- WORK TASK: Starting with the line that has "For every layout" in the records below and ending with the line that has "Page size: 1654x1241.", output those lines exactly and nothing more; omit the pictures.

--- DATA TO PROCESS Enclosed Below ---

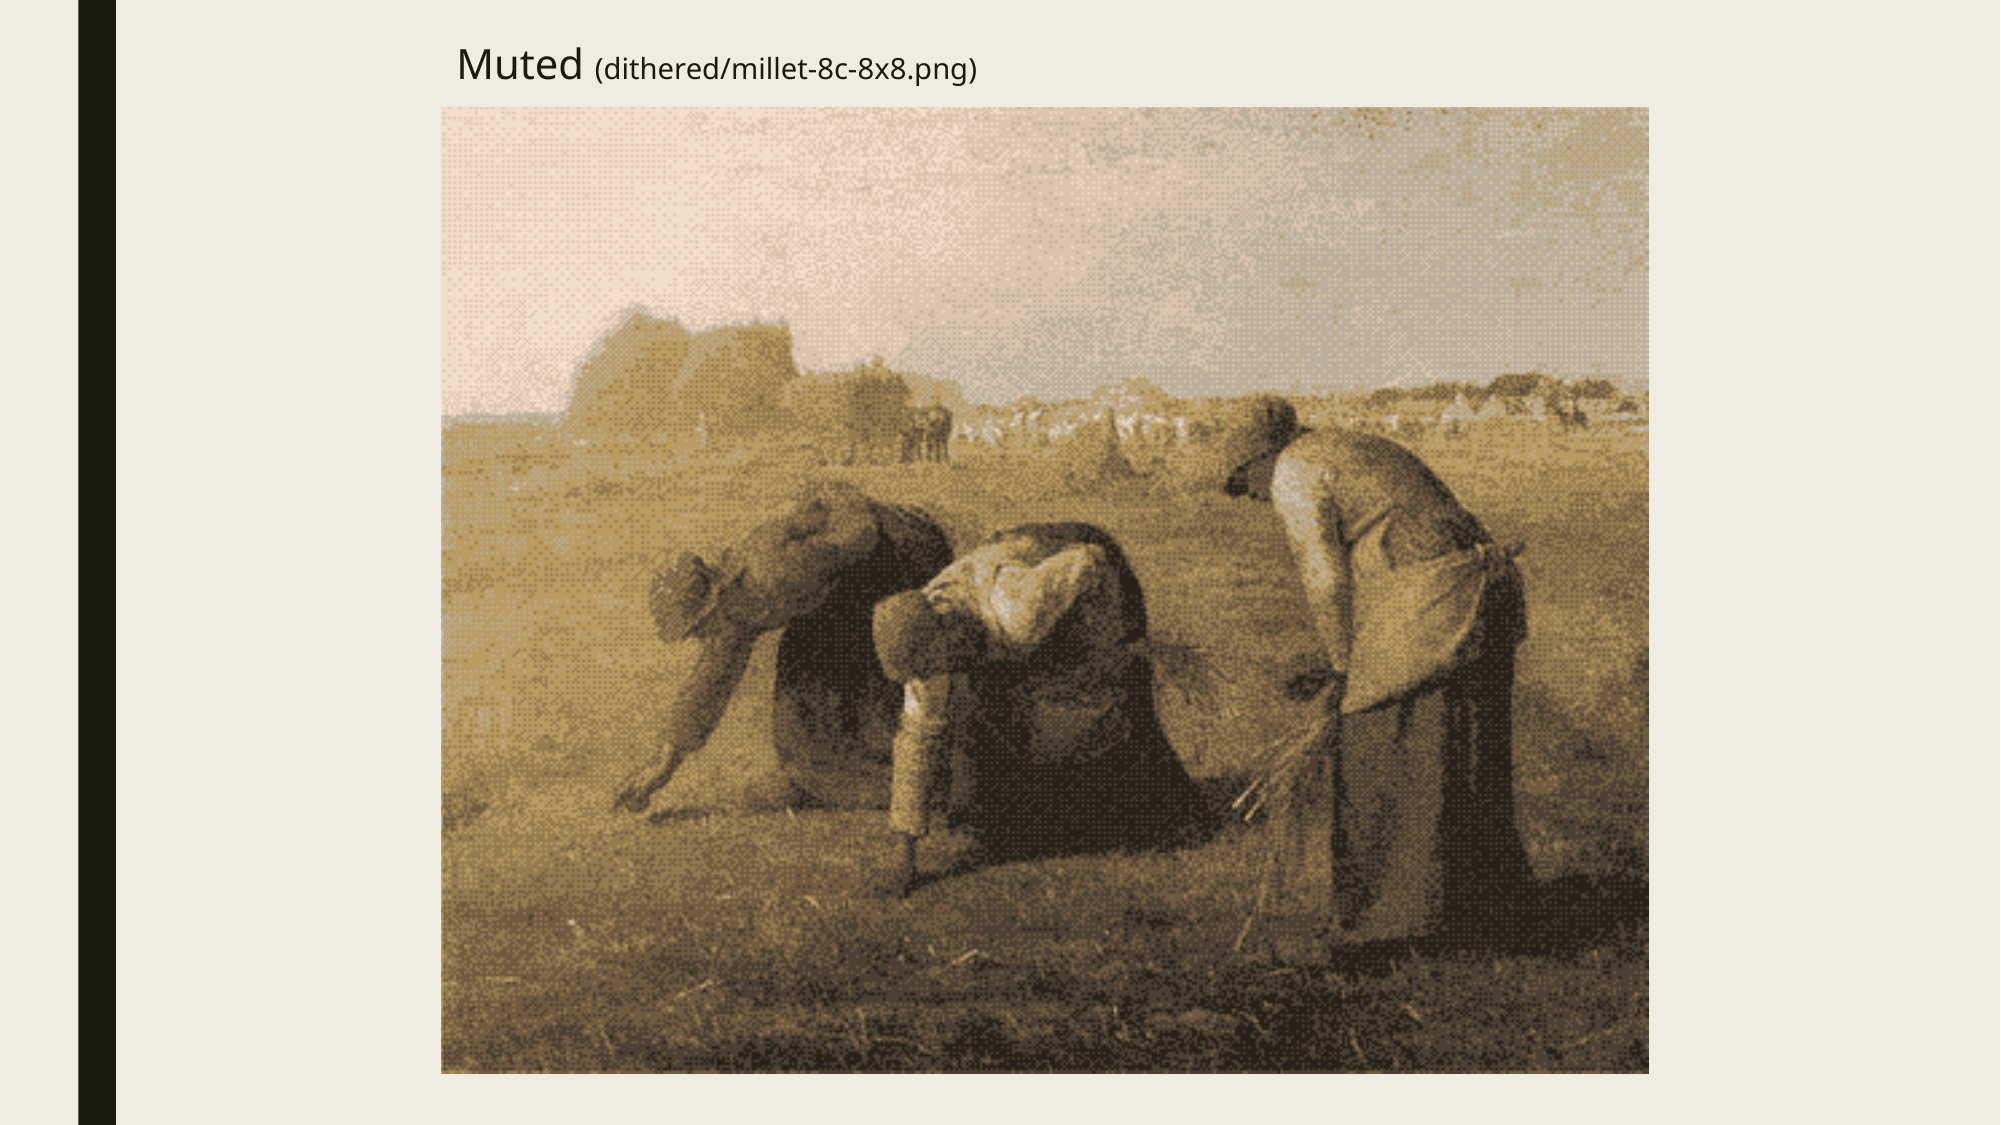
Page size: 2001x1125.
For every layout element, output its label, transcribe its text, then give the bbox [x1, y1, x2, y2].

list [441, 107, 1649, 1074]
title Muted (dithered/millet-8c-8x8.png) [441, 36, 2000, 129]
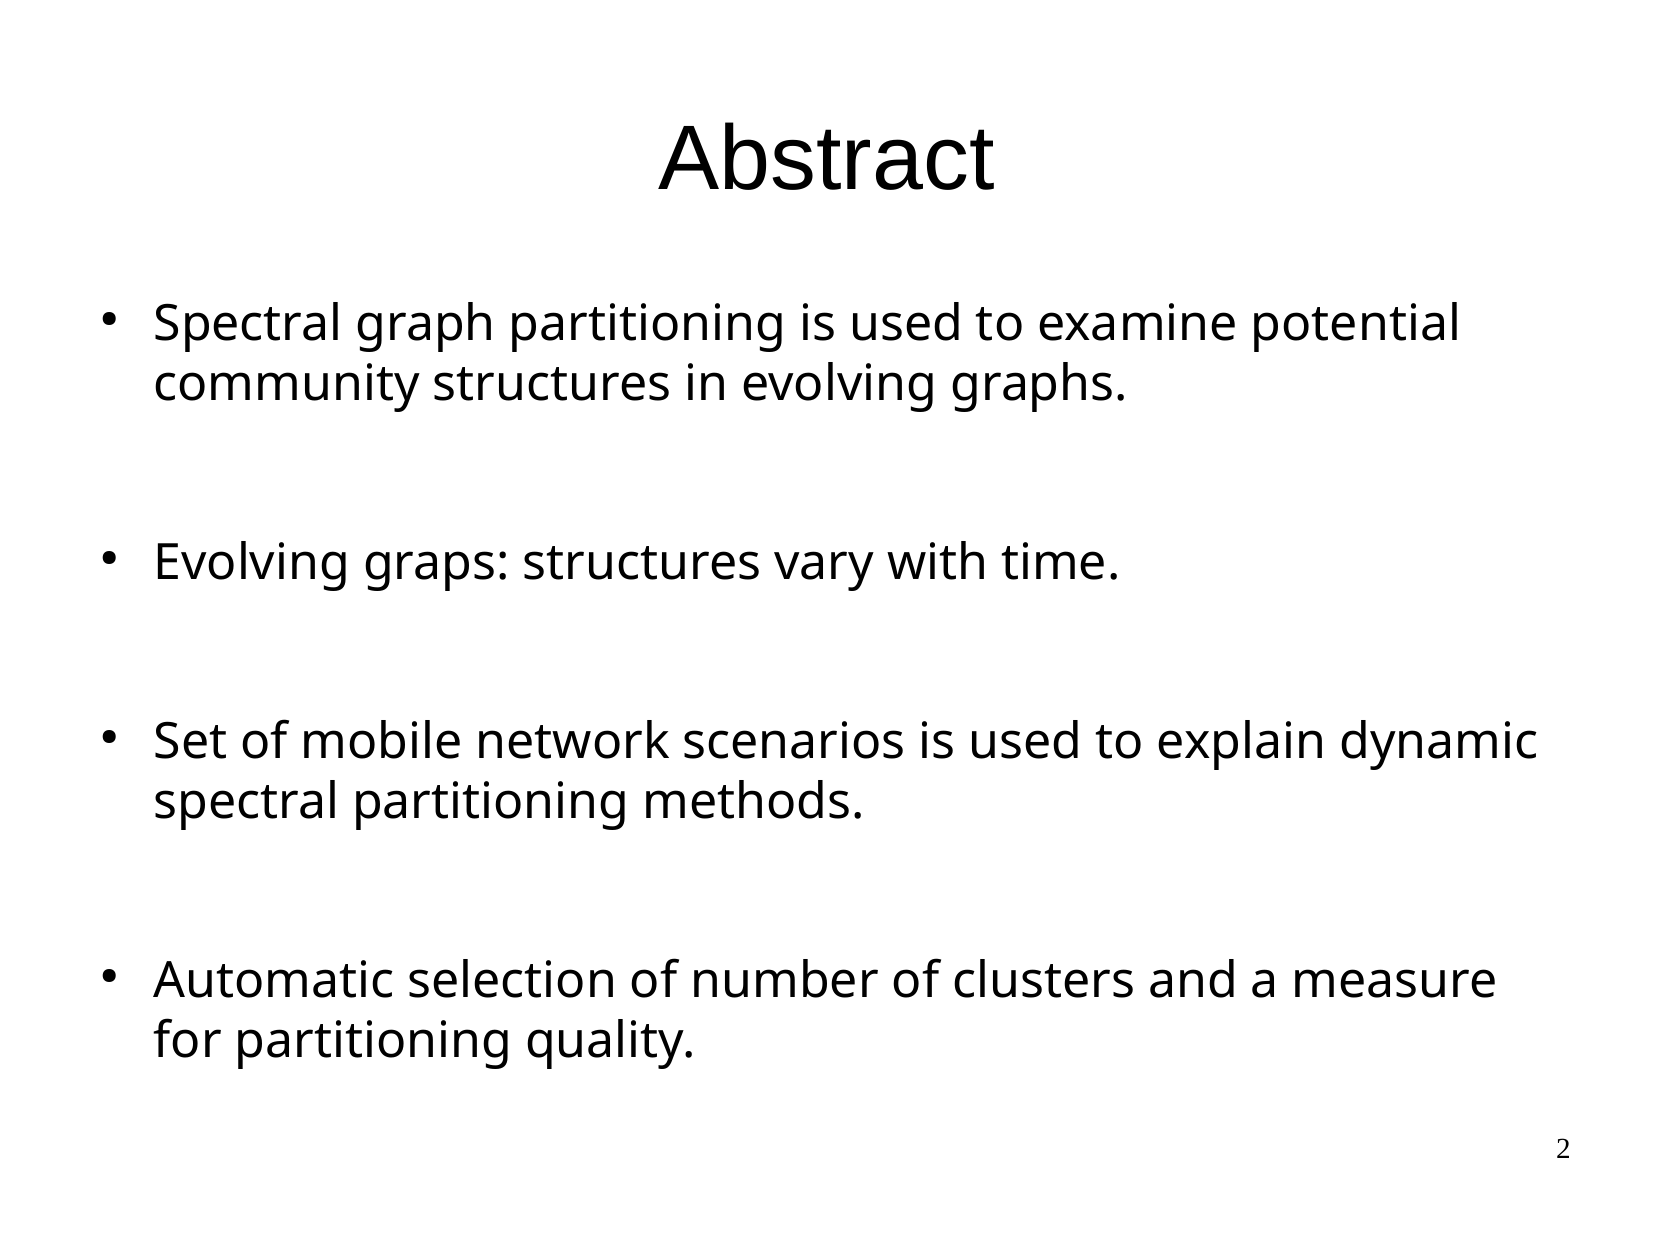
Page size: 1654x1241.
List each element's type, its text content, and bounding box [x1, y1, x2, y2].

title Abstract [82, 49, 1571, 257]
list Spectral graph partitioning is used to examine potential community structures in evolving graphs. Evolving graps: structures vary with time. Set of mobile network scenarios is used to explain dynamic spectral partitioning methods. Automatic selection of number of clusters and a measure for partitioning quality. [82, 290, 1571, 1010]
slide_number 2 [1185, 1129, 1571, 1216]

--- End of Enclosed DATA TO PROCESS ---
--- DATA TO PROCESS Enclosed Below ---

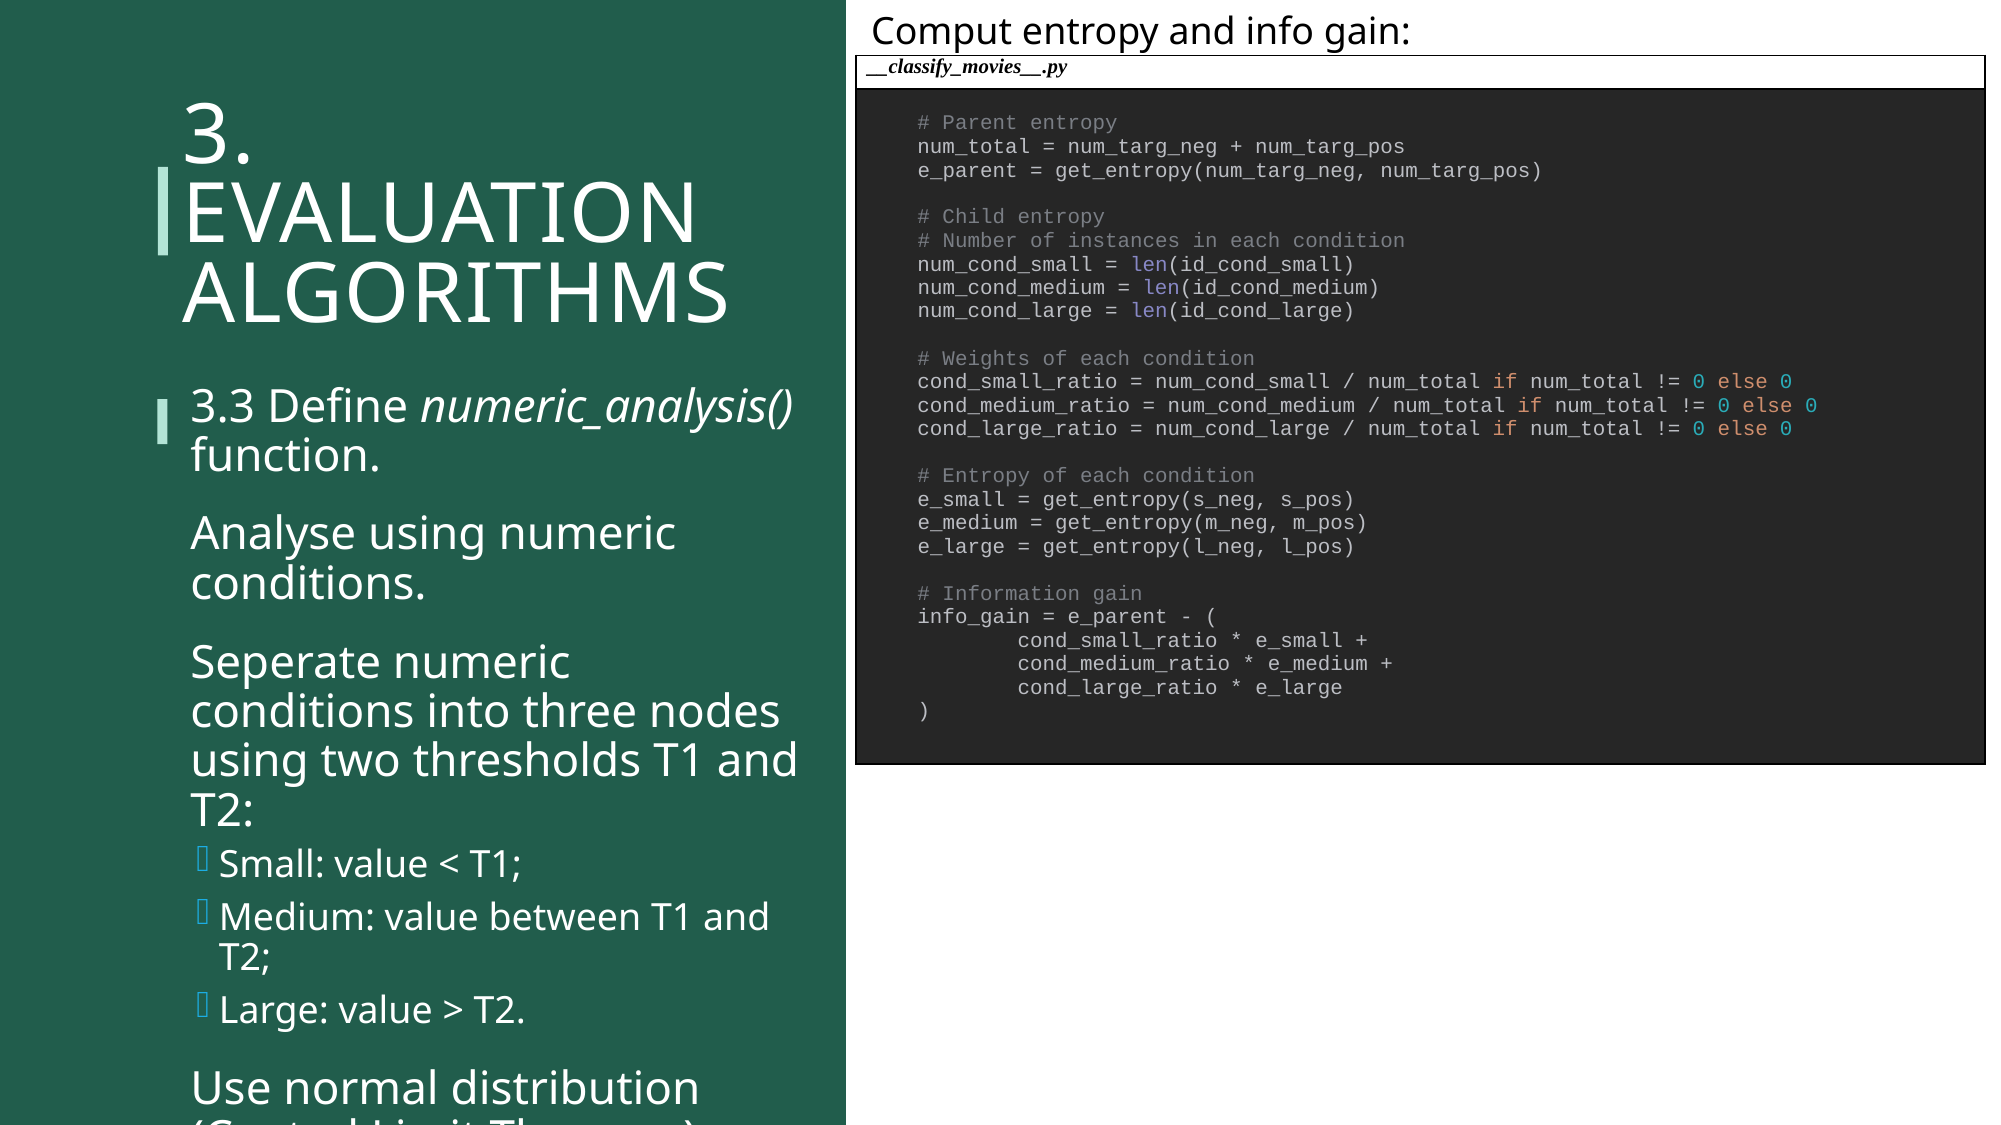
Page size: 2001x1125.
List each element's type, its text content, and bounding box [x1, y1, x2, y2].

--- End of Enclosed DATA TO PROCESS ---

- ANSWER SECTION:
For every layout element, output its label, transcribe its text, then give the bbox [x1, y1, x2, y2].

list [441, 107, 1649, 1074]
title Muted (dithered/millet-8c-8x8.png) [441, 36, 2000, 129]
Page size: 1654x1241.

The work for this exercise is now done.